Romani e quanti

Romani, e quanti è un editto scritto da papa Pio IX il 14 marzo 1848, il quale, alle prime avvisaglie di torbidi che poi porteranno alla fuga del papa a Gaeta, al suo diniego di tornare, all'indizione delle elezioni per l'Assemblea Costituente e alla Repubblica Romana, ammonisce i suoi sudditi.

Il tono della lettera è un appello ai sudditi di Roma e del resto dello Stato pontificio «a non provocare giammai il terribile anatema di un Dio sdegnato che fulminerebbe le sue sante vendette contro gli assalitori degli Unti suoi». Insieme il Pontefice mostra una certa apertura: «È sempre aperta la strada alle rappresentanze legali: quando esse siano giuste».

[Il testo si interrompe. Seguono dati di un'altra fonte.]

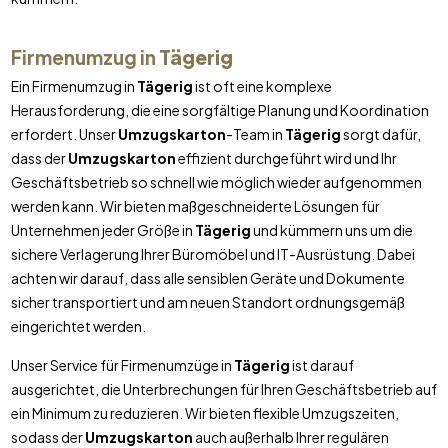
Firmenumzug in
Tägerig
Ein Firmenumzug in
Tägerig
ist oft eine komplexe
Herausforderung, die eine sorgfältige Planung und Koordination
erfordert. Unser
Umzugskarton
-Team in
Tägerig
sorgt dafür,
dass der
Umzugskarton
effizient durchgeführt wird und Ihr
Geschäftsbetrieb so schnell wie möglich wieder aufgenommen
werden kann. Wir bieten maßgeschneiderte Lösungen für
Unternehmen jeder Größe in
Tägerig
und kümmern uns um die
sichere Verlagerung Ihrer Büromöbel und IT-Ausrüstung. Dabei
achten wir darauf, dass alle sensiblen Geräte und Dokumente
sicher transportiert und am neuen Standort ordnungsgemäß
eingerichtet werden.
Unser Service für Firmenumzüge in
Tägerig
ist darauf
ausgerichtet, die Unterbrechungen für Ihren Geschäftsbetrieb auf
ein Minimum zu reduzieren. Wir bieten flexible Umzugszeiten,
sodass der
Umzugskarton
auch außerhalb Ihrer regulären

Lo stesso 14 marzo con l'editto Nelle istituzioni il pontefice accordava la concessione ai suoi sudditi di una rappresentanza deliberativa (a somiglianza della Costituzione concessa dal re delle Due Sicilie il 29 gennaio e da lì a poco imitata dal granduca di Toscana Leopoldo II (15 febbraio) e dal re di Sardegna Carlo Alberto con la concessione dello Statuto Albertino (4 marzo).